Subjects who participate in clinical trials can play a more active role in their own health care, gain access to new investigational treatments before they are widely available, have additional medical screening, test and procedures, learn more about their medical condition. In addition, your participation may lead to new treatments that could help other patients in the future.
Who can participate in a clinical trial?
All clinical trials have guidelines or “criteria” about who can participate. Each clinical trial is unique and all patients need to qualify based on the specific inclusion and exclusion criteria, stating which patients can and cannot participate. Our research staff will ask questions such age, gender, the severity of disease, previous treatment history, and ask about other medical conditions to determine which patients are eligible. All study participants must pass the history, physical exams and screening tests before determining if they qualify for a clinical research trial.
What happens during a clinical trial?
Each clinical trial is different but directions for all studies are written down in a detailed study plan or “protocol” that has already been approved for use in the research study by the US FDA and an Institutional Review Board (IRB). The IRB is responsible for reviewing the study information and ensuring patient safety. Our board certified doctors who are known as the investigator and study nurse (research coordinator) have been specially trained on how to conduct the study protocol.
Some clinical trials involve more tests and doctor visits than the participant would normally have for an illness or condition. For all types of trials, the participant will receive detailed information about the study tests and procedures, medical exams, and study stipend payments for time and travel.
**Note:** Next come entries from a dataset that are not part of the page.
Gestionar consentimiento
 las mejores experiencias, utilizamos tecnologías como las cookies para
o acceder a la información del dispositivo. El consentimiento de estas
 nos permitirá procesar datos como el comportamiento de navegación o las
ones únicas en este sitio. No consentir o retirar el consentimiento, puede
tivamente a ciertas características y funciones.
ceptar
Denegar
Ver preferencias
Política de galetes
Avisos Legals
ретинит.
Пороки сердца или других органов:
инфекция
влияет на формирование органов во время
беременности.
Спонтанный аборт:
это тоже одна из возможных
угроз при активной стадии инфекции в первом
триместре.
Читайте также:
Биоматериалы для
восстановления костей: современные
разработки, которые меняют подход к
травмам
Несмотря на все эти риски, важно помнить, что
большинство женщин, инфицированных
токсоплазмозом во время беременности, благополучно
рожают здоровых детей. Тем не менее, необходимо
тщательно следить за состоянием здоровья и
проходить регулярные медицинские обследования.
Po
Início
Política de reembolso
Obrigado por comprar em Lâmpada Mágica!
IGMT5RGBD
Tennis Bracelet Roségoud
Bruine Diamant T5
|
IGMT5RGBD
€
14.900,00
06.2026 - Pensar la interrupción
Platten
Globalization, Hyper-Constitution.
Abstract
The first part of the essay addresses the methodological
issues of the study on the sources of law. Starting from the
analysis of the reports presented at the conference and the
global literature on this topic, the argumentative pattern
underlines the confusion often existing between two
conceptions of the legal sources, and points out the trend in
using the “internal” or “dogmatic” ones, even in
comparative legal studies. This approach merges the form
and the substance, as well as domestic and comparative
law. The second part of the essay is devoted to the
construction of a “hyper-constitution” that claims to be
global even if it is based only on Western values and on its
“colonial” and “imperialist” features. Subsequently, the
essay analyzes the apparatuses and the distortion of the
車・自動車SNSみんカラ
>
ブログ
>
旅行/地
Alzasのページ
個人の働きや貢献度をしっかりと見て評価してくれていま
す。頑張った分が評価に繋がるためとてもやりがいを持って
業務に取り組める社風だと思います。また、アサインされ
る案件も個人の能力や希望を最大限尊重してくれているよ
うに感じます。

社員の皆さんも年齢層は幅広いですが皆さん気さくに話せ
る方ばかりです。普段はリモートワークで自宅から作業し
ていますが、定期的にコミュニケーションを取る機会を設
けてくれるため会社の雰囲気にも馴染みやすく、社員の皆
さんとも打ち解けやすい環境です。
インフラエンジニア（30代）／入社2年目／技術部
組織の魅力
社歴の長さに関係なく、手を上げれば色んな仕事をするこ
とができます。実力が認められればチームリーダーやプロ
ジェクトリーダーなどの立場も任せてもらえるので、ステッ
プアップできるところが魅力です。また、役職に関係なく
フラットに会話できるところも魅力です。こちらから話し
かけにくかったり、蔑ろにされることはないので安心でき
What is the informed consent?
Informed consent is the process of learning and identifying the key facts about a clinical trial before deciding whether or not to participate. The doctors and coordinators involved in the study explain the details of the study and answer all patient questions and concerns. The informed consent form document includes details about the study, such as its purpose, duration, required procedures, and key contacts. Risks and potential benefits are explained in the informed consent document. The participant then decides whether or not to sign the document. Informed consent is not a contract, and the participant may withdraw from the trial at any time. The participants should receive a signed and dated consent form document and should not have any test, procedures or study related events occur prior to completing the informed consent form. The participant can only volunteer for one study at a time and will need to wait 30 days between participating in clinical studies.
If the participant is a minor (under the age of 18) the child signs and dates the Accent Form and the legal guardian signs and dates the informed consent form. The Accent/informed consent form process is the same as stated above.
What are the benefits and risks of participating in a clinical trial?
- Subjects play an active role in their own health care.
- Subjects receive patient education about their medical condition.
- Gain access to new research treatments before they are widely available.
- Obtain expert medical care during the clinical trial.
- Receive study related test and procedures that might not normally receive during a usual doctor visit.
- Have easy access and scheduling for sick visits with minimal wait times.
- Receive financial reimbursement for time and travel.
- Help others by contributing to medical research findings that could eventually lead to more effective medical treatments.
- There are potential risks to participating in clinical trials.
- There may be unpleasant, unexpected events and possibly serious side effects related to the investigational medication treatment.
- The investigational treatment may not be effective for the participant and the subject may need to be withdrawn from the clinical trial.
- The study may require more time and attention than would be expected during a normal doctor visit.